When Raekwon released Only Built 4 Cuban Linx in 1995, there was a dynamic shift in New York Hip-Hop. All of a sudden, rappers had to have two and three aliases and every stick-up kid wanted to be down with John Gotti and the Italian mob. The Wu-Tang project sparked a new movement of MCs brushing up on their drug dealer talk and introduced production that was so unique nobody could quite define the sound.
As the rap world celebrates the LP’s 20th anniversary, VIBE courted RZA to talk about the impact the album had on hip-hop.
VIBE: You were an intricate part of Raekwon’s classic album, Only Built 4 Cuban Linx. With the 20th anniversary passing, can you talk a little about what the album means to you?
RZA: Some people would call that the perfect Hip-Hop album. That for me and Rae and all them nights working on that album, for me that was a Wu-Tang Clan album in its own way. And Rae’s way and voice and style of telling the street life — you never heard about Africans waving their arms in yellow cabs musty as a f*ck. He’s giving you New York. Clearly New York. And you don’t get a chance to hear that, “Ghost at a club playing a speaker, sippin’ on a Kahlua, their description of our city and our life still rings relevant today. And I think that music backdrop to it, for me as a producer…
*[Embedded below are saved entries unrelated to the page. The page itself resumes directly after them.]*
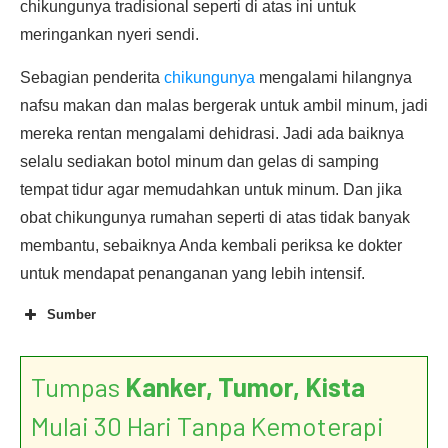
chikungunya tradisional seperti di atas ini untuk
meringankan nyeri sendi.
Sebagian penderita
chikungunya
mengalami hilangnya
nafsu makan dan malas bergerak untuk ambil minum, jadi
mereka rentan mengalami dehidrasi. Jadi ada baiknya
selalu sediakan botol minum dan gelas di samping
tempat tidur agar memudahkan untuk minum. Dan jika
obat chikungunya rumahan seperti di atas tidak banyak
membantu, sebaiknya Anda kembali periksa ke dokter
untuk mendapat penanganan yang lebih intensif.
Sumber
Tumpas
Kanker, Tumor, Kista
Mulai 30 Hari Tanpa Kemoterapi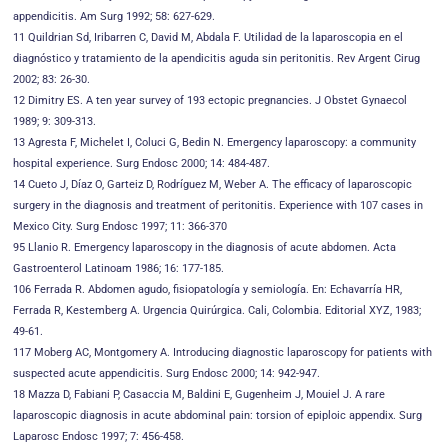
appendicitis. Am Surg 1992; 58: 627-629.
11 Quildrian Sd, Iribarren C, David M, Abdala F. Utilidad de la laparoscopia en el
diagnóstico y tratamiento de la apendicitis aguda sin peritonitis. Rev Argent Cirug
2002; 83: 26-30.
12 Dimitry ES. A ten year survey of 193 ectopic pregnancies. J Obstet Gynaecol
1989; 9: 309-313.
13 Agresta F, Michelet I, Coluci G, Bedin N. Emergency laparoscopy: a community
hospital experience. Surg Endosc 2000; 14: 484-487.
14 Cueto J, Díaz O, Garteiz D, Rodríguez M, Weber A. The efficacy of laparoscopic
surgery in the diagnosis and treatment of peritonitis. Experience with 107 cases in
Mexico City. Surg Endosc 1997; 11: 366-370
95 Llanio R. Emergency laparoscopy in the diagnosis of acute abdomen. Acta
Gastroenterol Latinoam 1986; 16: 177-185.
106 Ferrada R. Abdomen agudo, fisiopatología y semiología. En: Echavarría HR,
Ferrada R, Kestemberg A. Urgencia Quirúrgica. Cali, Colombia. Editorial XYZ, 1983;
49-61.
117 Moberg AC, Montgomery A. Introducing diagnostic laparoscopy for patients with
suspected acute appendicitis. Surg Endosc 2000; 14: 942-947.
18 Mazza D, Fabiani P, Casaccia M, Baldini E, Gugenheim J, Mouiel J. A rare
laparoscopic diagnosis in acute abdominal pain: torsion of epiploic appendix. Surg
Laparosc Endosc 1997; 7: 456-458.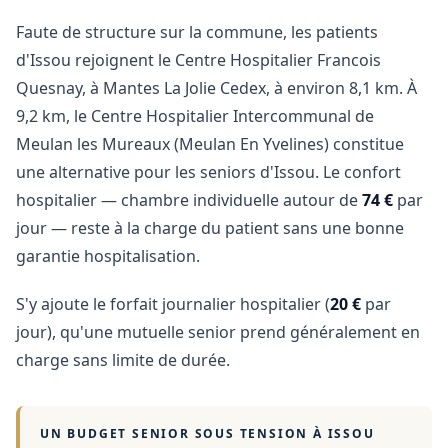
Faute de structure sur la commune, les patients
d'Issou rejoignent le Centre Hospitalier Francois
Quesnay, à Mantes La Jolie Cedex, à environ 8,1 km. À
9,2 km, le Centre Hospitalier Intercommunal de
Meulan les Mureaux (Meulan En Yvelines) constitue
une alternative pour les seniors d'Issou. Le confort
hospitalier — chambre individuelle autour de
74 €
par
jour — reste à la charge du patient sans une bonne
garantie hospitalisation.
S'y ajoute le forfait journalier hospitalier (
20 €
par
jour), qu'une mutuelle senior prend généralement en
charge sans limite de durée.
UN BUDGET SENIOR SOUS TENSION À
ISSOU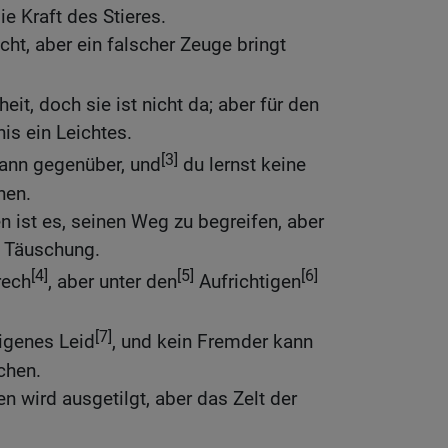
ie Kraft des Stieres.
icht, aber ein falscher Zeuge bringt
eit, doch sie ist nicht da; aber für den
is ein Leichtes.
[3]
Mann gegenüber, und
du lernst keine
nen.
n ist es, seinen Weg zu begreifen, aber
t Täuschung.
[4]
[5]
[6]
rech
, aber unter den
Aufrichtigen
[7]
igenes Leid
, und kein Fremder kann
chen.
n wird ausgetilgt, aber das Zelt der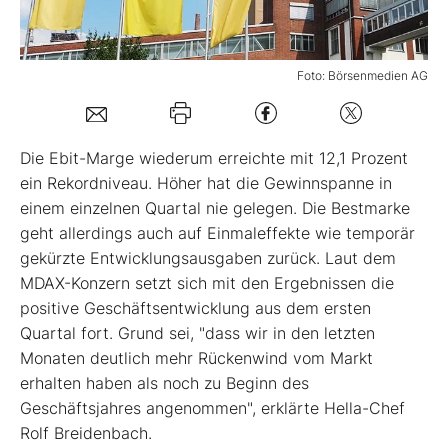
Mein B:O
Foto: Börsenmedien AG
Mein Konto
Die Ebit-Marge wiederum erreichte mit 12,1 Prozent
Folgen Sie uns
ein Rekordniveau. Höher hat die Gewinnspanne in
einem einzelnen Quartal nie gelegen. Die Bestmarke
geht allerdings auch auf Einmaleffekte wie temporär
Kontakt
gekürzte Entwicklungsausgaben zurück. Laut dem
MDAX-Konzern setzt sich mit den Ergebnissen die
positive Geschäftsentwicklung aus dem ersten
Quartal fort. Grund sei, "dass wir in den letzten
Monaten deutlich mehr Rückenwind vom Markt
erhalten haben als noch zu Beginn des
Geschäftsjahres angenommen", erklärte Hella-Chef
Rolf Breidenbach.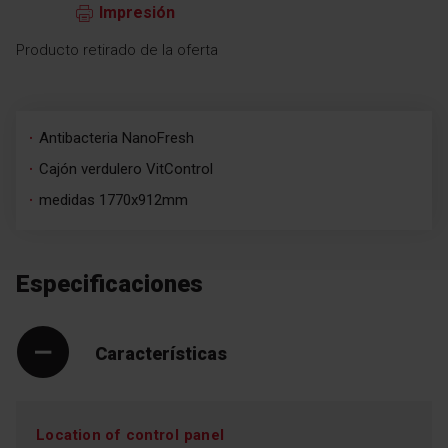
Impresión
Producto retirado de la oferta
Antibacteria NanoFresh
Cajón verdulero VitControl
medidas 1770x912mm
Especificaciones
Características
Location of control panel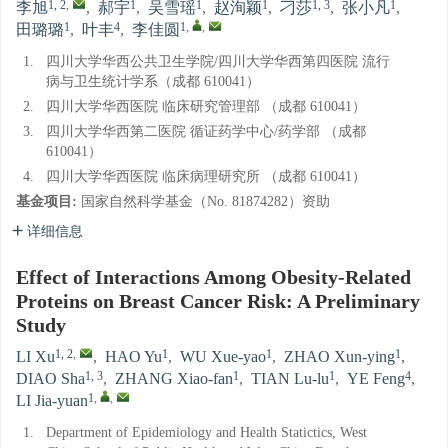
1, 2
,
1
1
1
1, 3
1
李旭
,
郝宇
,
吴雪瑶
,
赵洵颖
,
刁莎
,
张小凡
,
1
4
1
,
,
田璐璐
,
叶丰
,
李佳圆
1.
四川大学华西公共卫生学院/四川大学华西第四医院 流行
病与卫生统计学系（成都 610041）
2.
四川大学华西医院 临床研究管理部 （成都 610041）
3.
四川大学华西第二医院 循证药学中心/药学部 （成都
610041）
4.
四川大学华西医院 临床病理研究所 （成都 610041）
基金项目:
国家自然科学基金（No. 81874282）资助
详细信息
Effect of Interactions Among Obesity-Related
Proteins on Breast Cancer Risk: A Preliminary
Study
1, 2
,
1
1
1
LI Xu
,
HAO Yu
,
WU Xue-yao
,
ZHAO Xun-ying
,
1, 3
1
1
4
DIAO Sha
,
ZHANG Xiao-fan
,
TIAN Lu-lu
,
YE Feng
,
1
,
,
LI Jia-yuan
1.
Department of Epidemiology and Health Statictics, West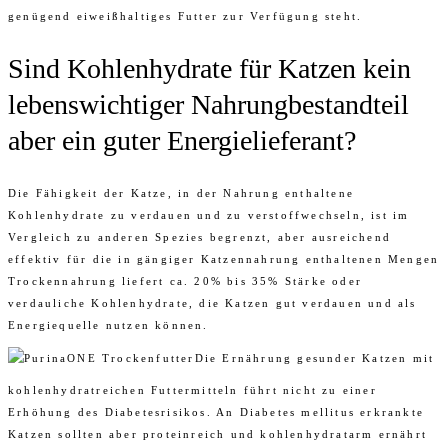
genügend eiweißhaltiges Futter zur Verfügung steht.
Sind Kohlenhydrate für Katzen kein
lebenswichtiger Nahrungbestandteil
aber ein guter Energielieferant?
Die Fähigkeit der Katze, in der Nahrung enthaltene
Kohlenhydrate zu verdauen und zu verstoffwechseln, ist im
Vergleich zu anderen Spezies begrenzt, aber ausreichend
effektiv für die in gängiger Katzennahrung enthaltenen Mengen
Trockennahrung liefert ca. 20% bis 35% Stärke oder
verdauliche Kohlenhydrate, die Katzen gut verdauen und als
Energiequelle nutzen können.
Die Ernährung gesunder Katzen mit
kohlenhydratreichen Futtermitteln führt nicht zu einer
Erhöhung des Diabetesrisikos. An Diabetes mellitus erkrankte
Katzen sollten aber proteinreich und kohlenhydratarm ernährt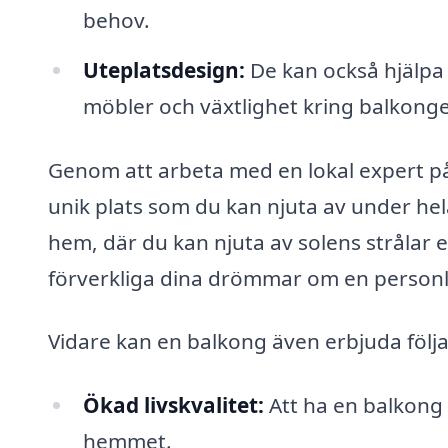
behov.
Uteplatsdesign:
De kan också hjälpa t
möbler och växtlighet kring balkonge
Genom att arbeta med en lokal expert på
unik plats som du kan njuta av under hela
hem, där du kan njuta av solens strålar el
förverkliga dina drömmar om en personli
Vidare kan en balkong även erbjuda följa
Ökad livskvalitet:
Att ha en balkong g
hemmet.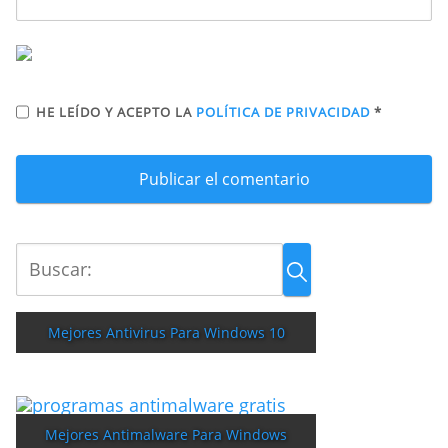
HE LEÍDO Y ACEPTO LA
POLÍTICA DE PRIVACIDAD
*
Mejores Antivirus Para Windows 10
Mejores Antimalware Para Windows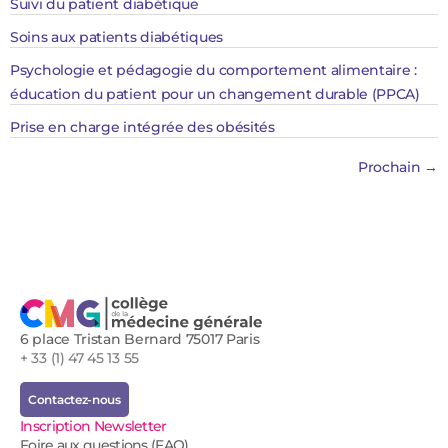
Suivi du patient diabétique
Soins aux patients diabétiques
Psychologie et pédagogie du comportement alimentaire :
éducation du patient pour un changement durable (PPCA)
Prise en charge intégrée des obésités
Prochain
→
6 place Tristan Bernard 75017 Paris
+ 33 (1) 47 45 13 55
Contactez-nous
Inscription Newsletter
Foire aux questions (FAQ)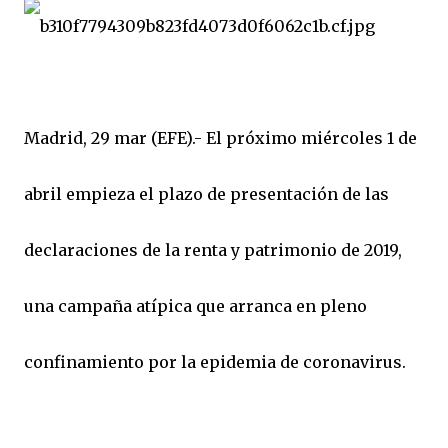
Madrid, 29 mar (EFE).- El próximo miércoles 1 de
abril empieza el plazo de presentación de las
declaraciones de la renta y patrimonio de 2019,
una campaña atípica que arranca en pleno
confinamiento por la epidemia de coronavirus.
You guys spazzed! We’ve never heard sounds like that
I wanted the people to know that I’m a scientist with sound. There’s something great in every record made. And there’s something great in every film made. Even the worst film, Attack of the Killer Tomatoes. It’s something cool in that film. And I’m the type of person that pulls that coolest out and show you. So if you hear a song like “Knowledge God” or you hear a song like “Ice Cream,” and we’re using ice cream to describe women’s breasts and the beauty of them. These type of things were important to hip-hop, and they’re continuing. And the last thing I’m gonna say about Cuban Linx is that it also was a dynamic shift in hip-hop. It changed the slang and it changed the identity that rappers put on themselves.
No disrespect to the people whose successful with it, but the reason why Rick Ross is cool as Rick Ross is because an album like Cuban Linx made it cool to be a “Gigante,” to be Myer Lanskey, to be a “Capone” — all these names, we inspired that change to have multiple facets of who you are. And that’s big for Hip-Hop.